Ryan Adanalian - I'm sure Ryan will laugh at being on here because he doesn't have the ego to think he's very good at what he does, but I don't give a shit. I love to surf, no matter that I'm not exactly Kelly Slater or Machado, and so does Ry, but I think it's okay and not outside the lines for me to say that with Ryan, it's all about the stoke. Kid just loves everything about designing and building things. And he's good. Ry is a big influence because he's young, inspired, motivated, creative, and he just loves it. It's kind of like that old quote, the one that says if you are doing something you love for a living, you never really work a day in your life. I think that's Ry. He's a fresh architect, but his mind is so open it's like....like a blank page, and I think that anything he puts on it will be super cool. If you've ever read Calvin and Hobbes, that's how I think of Ryan. Whenever Calvin has an idea that's super exciting and likely incredibly mischievous, he gets a massive goofy smile on his face. That's how Ry is when you talk about designing and building things. We met a few years ago and we've stayed in touch bouncing ideas and thoughts off each other more and more since then. He helps us in our work, and hopefully we help him in some way. Check him out...and hire him.
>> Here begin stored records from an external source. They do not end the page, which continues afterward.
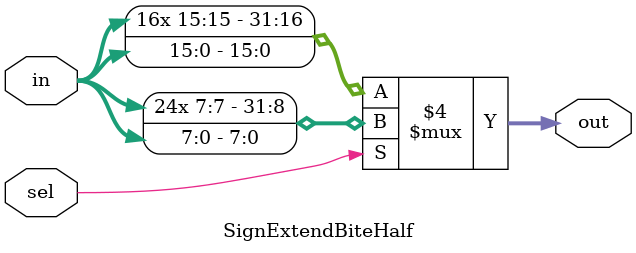
<source format=v>
`timescale 1ns / 1ps


module SignExtendBiteHalf(in, out, sel);
    input [31:0] in;
    input sel;
    
    output reg [31:0] out;
    
    always@(*) begin
        // if sel is 1, sign extend byte
        if (sel == 1)
            out = {{24{in[7]}}, in[7:0]};
        else // otherwise, sign extend half
            out <= { {16{in[15]}}, in[15:0]}; 
    end
endmodule

</source>
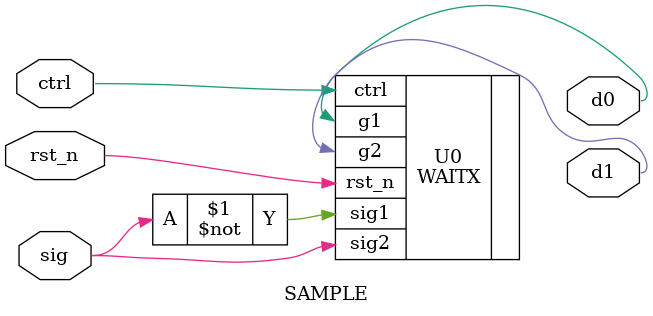
<source format=v>
module SAMPLE (
    input sig,
    input ctrl,
    input rst_n,
    output d0,
    output d1
);
    
    WAITX U0 (
        .sig1(~sig),
        .sig2(sig),
        .ctrl(ctrl),
        .rst_n(rst_n),
        .g1(d0),
        .g2(d1)
    );

endmodule
</source>
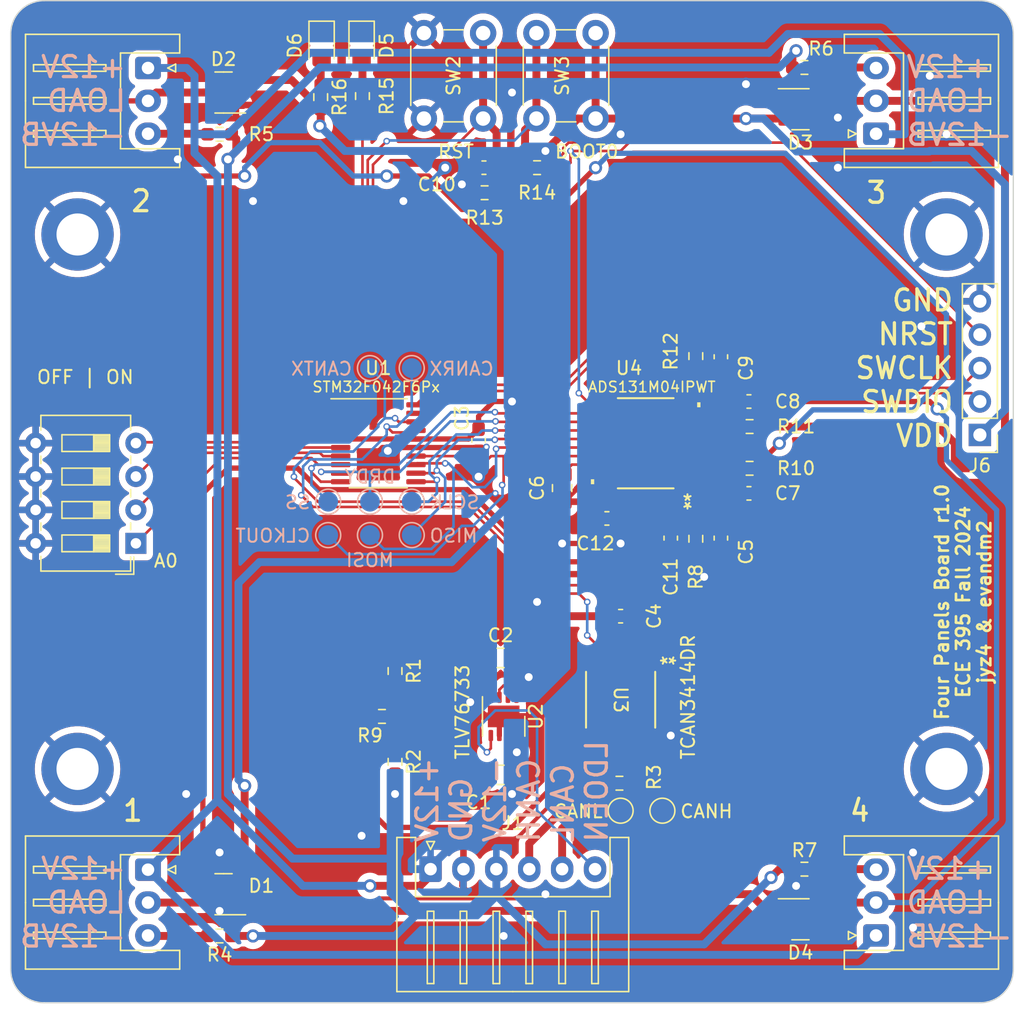
<source format=kicad_pcb>
(kicad_pcb (version 20221018) (generator pcbnew)

  (general
    (thickness 1.6)
  )

  (paper "A4")
  (layers
    (0 "F.Cu" signal)
    (31 "B.Cu" signal)
    (32 "B.Adhes" user "B.Adhesive")
    (33 "F.Adhes" user "F.Adhesive")
    (34 "B.Paste" user)
    (35 "F.Paste" user)
    (36 "B.SilkS" user "B.Silkscreen")
    (37 "F.SilkS" user "F.Silkscreen")
    (38 "B.Mask" user)
    (39 "F.Mask" user)
    (40 "Dwgs.User" user "User.Drawings")
    (41 "Cmts.User" user "User.Comments")
    (42 "Eco1.User" user "User.Eco1")
    (43 "Eco2.User" user "User.Eco2")
    (44 "Edge.Cuts" user)
    (45 "Margin" user)
    (46 "B.CrtYd" user "B.Courtyard")
    (47 "F.CrtYd" user "F.Courtyard")
    (48 "B.Fab" user)
    (49 "F.Fab" user)
    (50 "User.1" user)
    (51 "User.2" user)
    (52 "User.3" user)
    (53 "User.4" user)
    (54 "User.5" user)
    (55 "User.6" user)
    (56 "User.7" user)
    (57 "User.8" user)
    (58 "User.9" user)
  )

  (setup
    (stackup
      (layer "F.SilkS" (type "Top Silk Screen"))
      (layer "F.Paste" (type "Top Solder Paste"))
      (layer "F.Mask" (type "Top Solder Mask") (thickness 0.01))
      (layer "F.Cu" (type "copper") (thickness 0.035))
      (layer "dielectric 1" (type "core") (thickness 1.51) (material "FR4") (epsilon_r 4.5) (loss_tangent 0.02))
      (layer "B.Cu" (type "copper") (thickness 0.035))
      (layer "B.Mask" (type "Bottom Solder Mask") (thickness 0.01))
      (layer "B.Paste" (type "Bottom Solder Paste"))
      (layer "B.SilkS" (type "Bottom Silk Screen"))
      (copper_finish "None")
      (dielectric_constraints no)
    )
    (pad_to_mask_clearance 0)
    (pcbplotparams
      (layerselection 0x00010fc_ffffffff)
      (plot_on_all_layers_selection 0x0000000_00000000)
      (disableapertmacros false)
      (usegerberextensions false)
      (usegerberattributes true)
      (usegerberadvancedattributes true)
      (creategerberjobfile true)
      (dashed_line_dash_ratio 12.000000)
      (dashed_line_gap_ratio 3.000000)
      (svgprecision 4)
      (plotframeref false)
      (viasonmask false)
      (mode 1)
      (useauxorigin false)
      (hpglpennumber 1)
      (hpglpenspeed 20)
      (hpglpendiameter 15.000000)
      (dxfpolygonmode true)
      (dxfimperialunits true)
      (dxfusepcbnewfont true)
      (psnegative false)
      (psa4output false)
      (plotreference true)
      (plotvalue true)
      (plotinvisibletext false)
      (sketchpadsonfab false)
      (subtractmaskfromsilk false)
      (outputformat 1)
      (mirror false)
      (drillshape 1)
      (scaleselection 1)
      (outputdirectory "")
    )
  )

  (net 0 "")
  (net 1 "+12V")
  (net 2 "GND")
  (net 3 "VDD")
  (net 4 "/LOAD1_FILTERED")
  (net 5 "/VREF")
  (net 6 "Net-(U4-CAP)")
  (net 7 "/LOAD2_FILTERED")
  (net 8 "/LOAD3_FILTERED")
  (net 9 "/LOAD4_FILTERED")
  (net 10 "/NRST")
  (net 11 "/LOAD1")
  (net 12 "/LOAD2")
  (net 13 "/LOAD3")
  (net 14 "/LOAD4")
  (net 15 "Net-(D5-A)")
  (net 16 "Net-(D6-A)")
  (net 17 "-12V")
  (net 18 "CAN_H")
  (net 19 "CAN_L")
  (net 20 "LDO_EN")
  (net 21 "Net-(J2-Pin_3)")
  (net 22 "Net-(J3-Pin_3)")
  (net 23 "Net-(J4-Pin_3)")
  (net 24 "Net-(J5-Pin_3)")
  (net 25 "/SWDIO")
  (net 26 "/SWCLK")
  (net 27 "Net-(R1-Pad2)")
  (net 28 "/BOOT0")
  (net 29 "/LED")
  (net 30 "/A0")
  (net 31 "/A1")
  (net 32 "/A2")
  (net 33 "/A3")
  (net 34 "/DRDY")
  (net 35 "/SS")
  (net 36 "/SCLK")
  (net 37 "/MISO")
  (net 38 "/MOSI")
  (net 39 "/CLKOUT")
  (net 40 "/CAN_RX")
  (net 41 "/CAN_TX")
  (net 42 "unconnected-(U3-SHDN-Pad5)")
  (net 43 "unconnected-(U2-NC-Pad2)")
  (net 44 "unconnected-(U2-NC-Pad7)")

  (footprint "Resistor_SMD:R_0603_1608Metric_Pad0.98x0.95mm_HandSolder" (layer "F.Cu") (at 48.96 22.575 -90))

  (footprint "Resistor_SMD:R_0603_1608Metric_Pad0.98x0.95mm_HandSolder" (layer "F.Cu") (at 81.5575 50.8 180))

  (footprint "Package_TO_SOT_SMD:SOT-23" (layer "F.Cu") (at 85.4225 85.09))

  (footprint "LED_SMD:LED_0805_2012Metric_Pad1.15x1.40mm_HandSolder" (layer "F.Cu") (at 49.03 18.66 -90))

  (footprint "Resistor_SMD:R_0603_1608Metric_Pad0.98x0.95mm_HandSolder" (layer "F.Cu") (at 41.275 25.4 180))

  (footprint "Resistor_SMD:R_0603_1608Metric_Pad0.98x0.95mm_HandSolder" (layer "F.Cu") (at 54.61 66.21335 -90))

  (footprint "Connector_JST:JST_XH_S6B-XH-A_1x06_P2.50mm_Horizontal" (layer "F.Cu") (at 57.31 81.28))

  (footprint "Button_Switch_THT:SW_PUSH_6mm" (layer "F.Cu") (at 56.805 24.205 90))

  (footprint "LED_SMD:LED_0805_2012Metric_Pad1.15x1.40mm_HandSolder" (layer "F.Cu") (at 52.07 18.66 -90))

  (footprint "MountingHole:MountingHole_3.2mm_M3_ISO14580_Pad" (layer "F.Cu") (at 96.52 73.66))

  (footprint "Resistor_SMD:R_0603_1608Metric_Pad0.98x0.95mm_HandSolder" (layer "F.Cu") (at 61.4175 29.845))

  (footprint "Button_Switch_THT:SW_DIP_SPSTx04_Slide_6.7x11.72mm_W7.62mm_P2.54mm_LowProfile" (layer "F.Cu") (at 34.915 56.505 180))

  (footprint "TestPoint:TestPoint_Pad_D1.5mm" (layer "F.Cu") (at 71.755 76.835))

  (footprint "Resistor_SMD:R_0603_1608Metric_Pad0.98x0.95mm_HandSolder" (layer "F.Cu") (at 52.135 22.495 -90))

  (footprint "Resistor_SMD:R_0603_1608Metric_Pad0.98x0.95mm_HandSolder" (layer "F.Cu") (at 85.725 20.32))

  (footprint "Capacitor_SMD:C_0603_1608Metric_Pad1.08x0.95mm_HandSolder" (layer "F.Cu") (at 60.96 48.6675 -90))

  (footprint "footprints:PW20_TEX" (layer "F.Cu") (at 73.66 48.895 180))

  (footprint "footprints:SOIC8_D_TEX" (layer "F.Cu") (at 71.755 68.39585 -90))

  (footprint "Connector_PinHeader_2.54mm:PinHeader_1x05_P2.54mm_Vertical" (layer "F.Cu") (at 99.06 48.26 180))

  (footprint "Package_SO:TSSOP-20_4.4x6.5mm_P0.65mm" (layer "F.Cu") (at 53.34 48.895))

  (footprint "Capacitor_SMD:C_0805_2012Metric_Pad1.18x1.45mm_HandSolder" (layer "F.Cu") (at 62.6325 65.22085 180))

  (footprint "Capacitor_SMD:C_0603_1608Metric_Pad1.08x0.95mm_HandSolder" (layer "F.Cu") (at 75.565 56.1075 -90))

  (footprint "Resistor_SMD:R_0603_1608Metric_Pad0.98x0.95mm_HandSolder" (layer "F.Cu") (at 53.6175 69.66585 180))

  (footprint "Connector_JST:JST_XH_S3B-XH-A_1x03_P2.50mm_Horizontal" (layer "F.Cu") (at 91.165 25.36 90))

  (footprint "Resistor_SMD:R_0603_1608Metric_Pad0.98x0.95mm_HandSolder" (layer "F.Cu") (at 85.725 81.28))

  (footprint "Package_TO_SOT_SMD:SOT-23" (layer "F.Cu") (at 41.5775 22.225 180))

  (footprint "Capacitor_SMD:C_0603_1608Metric_Pad1.08x0.95mm_HandSolder" (layer "F.Cu") (at 71.755 62.04585))

  (footprint "Resistor_SMD:R_0603_1608Metric_Pad0.98x0.95mm_HandSolder" (layer "F.Cu") (at 65.405 27.94))

  (footprint "MountingHole:MountingHole_3.2mm_M3_ISO14580_Pad" (layer "F.Cu") (at 30.48 33.02))

  (footprint "TestPoint:TestPoint_Pad_D1.5mm" (layer "F.Cu") (at 74.93 76.835))

  (footprint "Button_Switch_THT:SW_PUSH_6mm" (layer "F.Cu") (at 65.355 24.205 90))

  (footprint "Capacitor_SMD:C_0805_2012Metric_Pad1.18x1.45mm_HandSolder" (layer "F.Cu") (at 62.6325 74.11085 180))

  (footprint "Capacitor_SMD:C_0603_1608Metric_Pad1.08x0.95mm_HandSolder" (layer "F.Cu") (at 70.7125 54.61 180))

  (footprint "Capacitor_SMD:C_0603_1608Metric_Pad1.08x0.95mm_HandSolder" (layer "F.Cu") (at 81.5075 52.705))

  (footprint "MountingHole:MountingHole_3.2mm_M3_ISO14580_Pad" (layer "F.Cu") (at 96.52 33.02))

  (footprint "Connector_JST:JST_XH_S3B-XH-A_1x03_P2.50mm_Horizontal" (layer "F.Cu") (at 35.835 81.32 -90))

  (footprint "Capacitor_SMD:C_0805_2012Metric_Pad1.18x1.45mm_HandSolder" (layer "F.Cu") (at 67.31 52.3025 -90))

  (footprint "Capacitor_SMD:C_0603_1608Metric_Pad1.08x0.95mm_HandSolder" (layer "F.Cu")
    (tstamp c3881c59-bf51-4ab2-a75e-d99740d595e9)
    (at 79.375 42.3175 90)
    (descr "Capacitor SMD 0603 (1608 Metric), square (rectangular) end terminal, IPC_7351 nominal with elongated pad for handsoldering. (Body size source: IPC-SM-782 page 76, https://www.pcb-3d.com/wordpress/wp-content/uploads/ipc-sm-782a_amendment_1_and_2.pdf), generated with kicad-footprint-generator")
    (tags "capacitor handsolder")
    (property "Sheetfile" "corner-board.kicad_sch")
    (property "Sheetname" "")
    (property "ki_description" "Unpolarized capacitor")
    (property "ki_keywords" "cap capacitor")
    (attr smd)
    (fp_text reference "C9" (at -0.8625 1.905 90) (layer "F.SilkS")
        (effects (font (size 1 1) (thickness 0.15)))
      (tstamp d432a988-ef50-439a-82dc-cd1632274685)
    )
    (fp_text value "100n" (at 0 1.43 90) (layer "F.Fab")
        (effects (font (size 1 1) (thickness 0.15)))
      (tstamp 82afd788-a649-4364-ab5e-9f596032d94b)
    )
    (fp_text user "${REFERENCE}" (at 0 0 90) (layer "F.Fab")
        (effects (font (size 0.4 0.4) (thickness 0.06)))
      (tstamp dc1142d5-af72-403a-be4d-4e084d337fe0)
    )
    (fp_line (start -0.146267 -0.51) (end 0.146267 -0.51)
      (stroke (width 0.12) (type solid)) (layer "F.SilkS") (tstamp 9a46c909-fdfd-4b59-9e9e-0e520e408ce2))
    (fp_line (start -0.146267 0.51) (end 0.146267 0.51)
      (stroke (width 0.12) (type solid)) (layer "F.SilkS") (tstamp 18bb0678-b2ee-41b6-b1b9-a8daff5e7cf5))
    (fp_line (start -1.65 -0.73) (end 1.65 -0.73)
      (stroke (width 0.05) (type solid)) (layer "F.CrtYd") (tstamp 25d00cac-3473-41cb-ba62-36c3b2f71298))
    (fp_line (start -1.65 0.73) (end -1.65 -0.73)
      (stroke (width 0.05
... [576951 chars truncated]
</source>
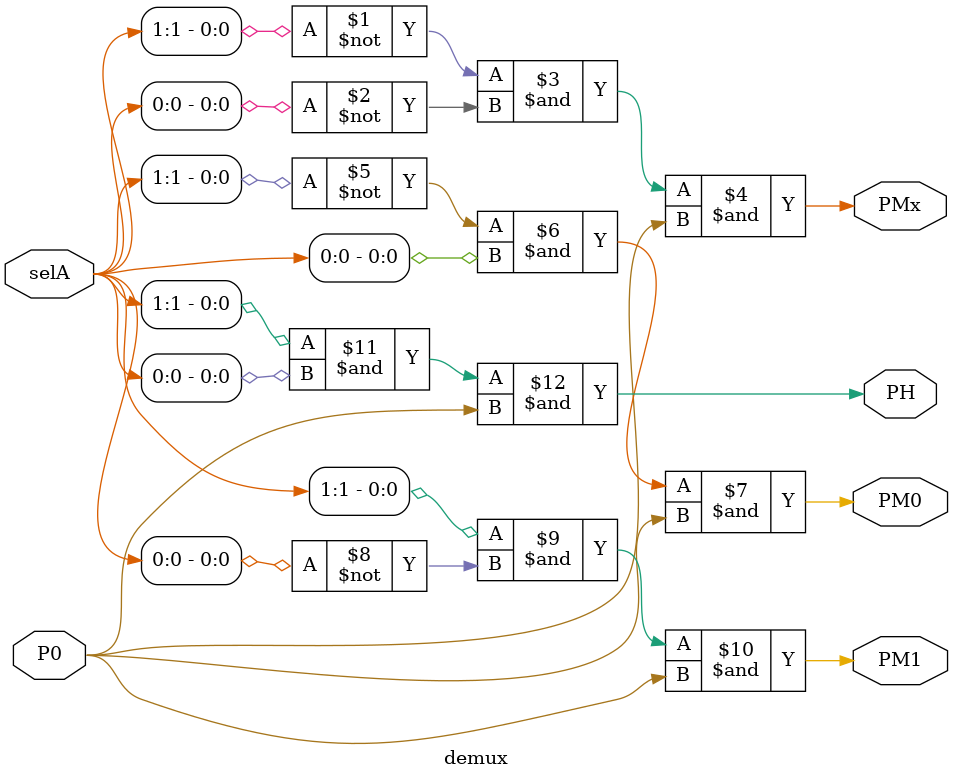
<source format=v>


module demux(
input P0,
input [1:0]selA,
output  PMx,
output  PM0,
output  PM1,
output  PH
);

//and U0(PMx,~selA[1],~selA[0],P0);
//and U1(PM0,~selA[1], selA[0],P0);
//and U2(PM1, selA[1],~selA[0],P0);
//and U3(PH,  selA[1], selA[0],P0);

assign PMx = (~selA[1]&~selA[0]&P0);
assign PM0 = (~selA[1]& selA[0]&P0);
assign PM1 = ( selA[1]&~selA[0]&P0);
assign PH  = ( selA[1]& selA[0]&P0);

endmodule




</source>
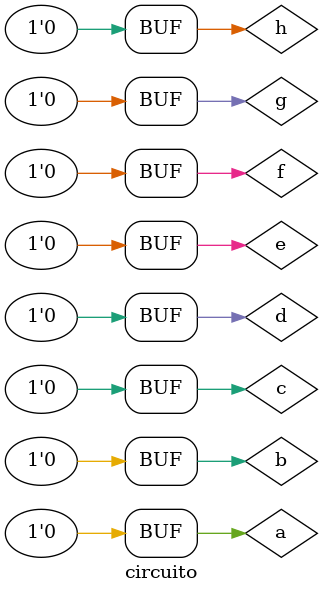
<source format=v>
module orgate ( output s1,  input p,input q,input r,input t);
  assign s = p | q | r | t;
endmodule // orgate 
// --------------------- 
// -- and gate 
// ---------------------         
module andgate ( output s2,   input p,input q,input r,input t);
  assign s = (p & q & r & t);
endmodule // andgate 
// -------------------
// -- nor gate
// -------------------
module norgate(output s, input p,input q);
  assign s = ~(~(p|q)); 
endmodule // norgate

module circuito;
// ------------------------- dados locais 
  reg a, b, c, d, e, f, g, h; // definir registradores 
  wire s; // definir conexao (fio) 
// ------------------------- instancia 
  orgate OR1 (s1, a, b, c, d); 
  andgate AND1 (s2, e, f, g, h);
  norgate NOR1 (s, s1, s2);  
// ------------------------- preparacao 
  initial begin:start
    a=0; b=0; c=0; d=0; e=0; f=0; g=0; h=0; 
  end 
// ------------------------- parte principal 
  initial begin:main
    $display("Exercicio04 -  Milton teles da silva - 2751"); 
    $display("Test circuito gate"); 
 $display("\na b c d e f g h = s\n");
	$monitor("%b %b %b %b %b %b %b %b = %b",a,b,c,d,e,f,g,h,s);
   #1 a=0; b=0; c=0; d=0; e=0; f=0; g=0; h=0;
  end 
endmodule // circuito
</source>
That's all I'm going to put down for now... More and more keep popping up as I think, so maybe there'll be another one further down the road. Generally, people who are doing something different, who really going for it, putting a lot on the line and risking a lot in doing that- people like Kris Roscoe at Solar Terrain in Philly, Gary Hirshberg, the Devils, Malcolm Wells, and even my friends who are now starting businesses around the world and having a go at it. It's a big risk. Choose good influences and stick with them.